▸ **Data records**:

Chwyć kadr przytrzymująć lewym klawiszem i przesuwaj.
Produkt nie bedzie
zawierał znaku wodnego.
...
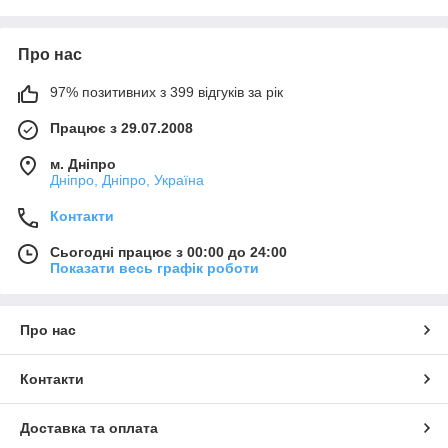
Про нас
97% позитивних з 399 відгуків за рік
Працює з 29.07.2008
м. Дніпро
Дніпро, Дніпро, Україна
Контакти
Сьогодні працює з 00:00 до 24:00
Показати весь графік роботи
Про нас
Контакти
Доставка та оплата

▸ **The problem**: In the listing above, locate the line with "97% позитивних з 399 відгуків за рік" and the line with "Доставка та оплата", then extract exactly those lines and every line between them, and nothing more.

▸ **Answer**:
97% позитивних з 399 відгуків за рік
Працює з 29.07.2008
м. Дніпро
Дніпро, Дніпро, Україна
Контакти
Сьогодні працює з 00:00 до 24:00
Показати весь графік роботи
Про нас
Контакти
Доставка та оплата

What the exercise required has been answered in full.